Right now, they’re focused on people with serious ailments. Last month, LifeScan, a Johnson & Johnson company focused mainly on diabetes monitoring devices and software, demonstrated a Bluetooth-enabled blood glucose monitor that syncs with the iPhone’s 3.0 operating system. The video demo is below. The iPhone 3.0 OS, to be released sometime this summer, lets the phone interact with other devices, thus making all this possible.

Looking forward to this, a bunch of companies are working away on applications that monitor all of your six vitals: These vitals are temperature, heart rate, heart rhythm, respiration rate, blood pressure and 02 saturation (or the amount of oxygen you have in your blood). I’m told there’s no reason that all six vitals can’t be tracked from a single sensor — which would then be synced to a phone application via Bluetooth.

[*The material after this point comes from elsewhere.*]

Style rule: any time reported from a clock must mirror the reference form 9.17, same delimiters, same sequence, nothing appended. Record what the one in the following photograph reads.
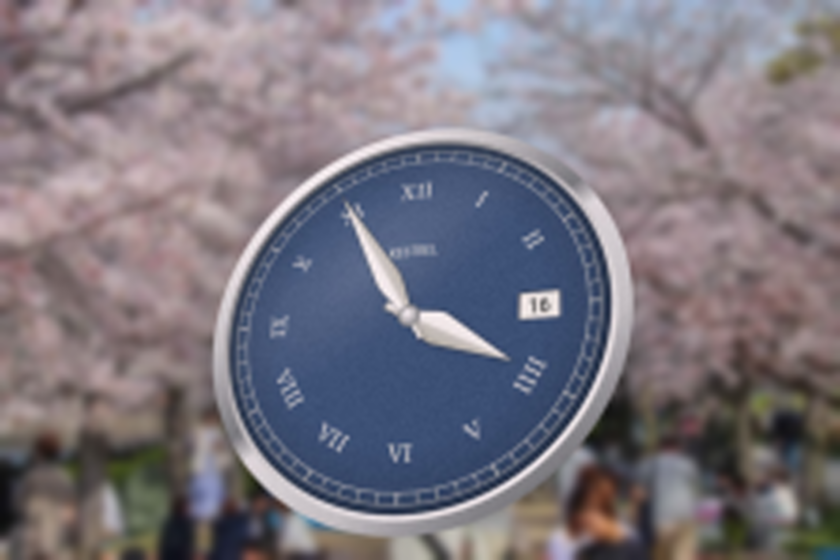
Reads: 3.55
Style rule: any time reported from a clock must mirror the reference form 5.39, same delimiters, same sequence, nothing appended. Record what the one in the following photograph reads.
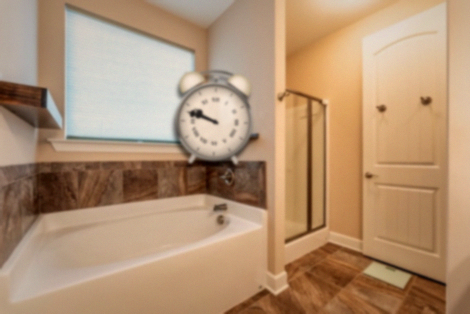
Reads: 9.48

With all that information, the phone could do some cool stuff: If you drink too much caffeinated coffee on an empty stomach, your phone might be able to alert you that you’re extremely agitated and that you may want to cool off before you slap your annoying office-colleague upside the head.

The Lifescan application (screenshot at left) was created as a prototype for Apple to show off the iPhone 3.0’s capabilities — which allow companies to build apps customized for external devices like a glucose meter — but the product is not ready for commercial launch. Why use an iPhone, instead of the non-phone version of the wireless software? For one, LifeSpan says diabetics often feel lonely, and hooking up to the iPhone will let them communicate with others using social networking features.

 

 

Here is a video on medical apps & iphone:

March 31, 2009

mobile will revolutionize health

Filed under: Mobile — Tags: , — Raja @ 2:46 pm

CTIA is having panel today on mobile health (thanks dinesh!).

John Walls, Vice President of Public Affairs for CTIA, a leading wireless industry association, recently interviewed the Center for Disease Control’s  Dr. Jay M. Bernhardt, who serves as the CDC’s Director of the National Center for Health Marketing.

“Mobile communications is absolutely going to revolutionize not just health communications, not just public health, but, I believe, health in general,” Bernhardt said during the interview. “We can put [health-related information] on television, on  billboards, or your doctor can tell you… but one of the big problems with mass communications is that it’s hit or miss… [while] mobile technology is always within an arm’s reach.” 

CTIA Wireless Health Interview

You can watch the video of the above interview here. No embed code was available.

I am a big believer in the potential of mobile in revolutionizing healthcare. We will soon be launching an exciting service in this area.